# Excerpt
***

I can assure you that the pipeline does no harm to the environment... in
fact the grass and voilage around and under the pipeline flourishes from the
warmth... and the caribou migrate close to the pipeline because of the
warmth...  Alaskans during the last oil embargo use to have a saying toward
the people in the lower 48 who were anti Alaskan oil development..... "let
the bas----ds freeze in the dark".. well folks... it appears that.... that
time might be upon us if we can't get the politicians to understand the
importance of having ability to develop our natural resources and to have
the refineries to bring the product to the consumer.....
----- Original Message -----
From: "Gila Brock" <brock@xxxxxxxxxxxxxxxx>
To: <realtraders@xxxxxxxxxxxxxxx>
Sent: Saturday, September 15, 2001 3:52 PM
Subject: Re: [RT] show your colors/ Oil


> This article was written by Joseph Farah, an Arab-American journalist, not
> an Israeli:
>
> The Wakeup Call
>
> Joseph Farah
> September 13, 2001
>
> America got its long-awaited, long-anticipated and long-dreaded wakeup
call.
>
> The terror war came home in a big way Tuesday, Sept. 11.
>
> Everything has changed. Nothing will be the same, again.
>
> Just look at the impact the slaughter and destruction had on George W.
Bush
> and Colin Powell, for instance.
>
> For months, as Israel has faced, on a daily basis, similar terror
incidents
> carried out by people living within its very borders, Bush and Powell have
> told the Israelis over and over again: "Show restraint. Negotiate. Don't
use
> excessive force. Don't retaliate. Break the cycle of violence."
>
> Yet, within hours of the blitzkrieg attack on the World Trade Center and
> Pentagon and the dramatic hijacking of four airliners, the Bush-Powell
tune
> had changed.

***

# Given entries
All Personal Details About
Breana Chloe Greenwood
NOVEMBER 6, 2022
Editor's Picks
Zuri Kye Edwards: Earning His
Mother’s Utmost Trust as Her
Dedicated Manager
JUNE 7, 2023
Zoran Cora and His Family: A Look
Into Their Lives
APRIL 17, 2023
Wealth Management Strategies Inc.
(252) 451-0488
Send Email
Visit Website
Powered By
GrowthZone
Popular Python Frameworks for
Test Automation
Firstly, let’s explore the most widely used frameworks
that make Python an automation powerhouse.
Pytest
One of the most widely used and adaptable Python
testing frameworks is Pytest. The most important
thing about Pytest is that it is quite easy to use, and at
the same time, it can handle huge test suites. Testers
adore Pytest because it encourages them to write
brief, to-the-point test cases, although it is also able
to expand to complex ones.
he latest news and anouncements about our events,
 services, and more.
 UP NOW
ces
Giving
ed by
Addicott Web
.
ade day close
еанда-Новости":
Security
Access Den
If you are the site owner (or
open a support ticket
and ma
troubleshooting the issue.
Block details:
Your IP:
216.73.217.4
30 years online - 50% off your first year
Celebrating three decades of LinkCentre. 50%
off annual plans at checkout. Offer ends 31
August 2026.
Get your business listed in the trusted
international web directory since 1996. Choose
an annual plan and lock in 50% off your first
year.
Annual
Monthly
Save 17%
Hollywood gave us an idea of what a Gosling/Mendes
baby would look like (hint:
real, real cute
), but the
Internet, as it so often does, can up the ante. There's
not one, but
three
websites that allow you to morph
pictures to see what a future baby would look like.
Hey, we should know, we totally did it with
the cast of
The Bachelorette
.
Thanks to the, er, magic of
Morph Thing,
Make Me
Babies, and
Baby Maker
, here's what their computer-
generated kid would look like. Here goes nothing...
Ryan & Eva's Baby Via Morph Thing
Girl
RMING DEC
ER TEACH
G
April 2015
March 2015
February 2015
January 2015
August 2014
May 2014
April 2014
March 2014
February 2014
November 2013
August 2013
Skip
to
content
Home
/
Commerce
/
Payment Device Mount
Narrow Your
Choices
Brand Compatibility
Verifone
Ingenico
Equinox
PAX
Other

***

# Work task
Write out, word for word, the passage of the email above between "I can assure" and "to the consumer.....", inclusive.

# Problem solution
I can assure you that the pipeline does no harm to the environment... in
fact the grass and voilage around and under the pipeline flourishes from the
warmth... and the caribou migrate close to the pipeline because of the
warmth...  Alaskans during the last oil embargo use to have a saying toward
the people in the lower 48 who were anti Alaskan oil development..... "let
the bas----ds freeze in the dark".. well folks... it appears that.... that
time might be upon us if we can't get the politicians to understand the
importance of having ability to develop our natural resources and to have
the refineries to bring the product to the consumer.....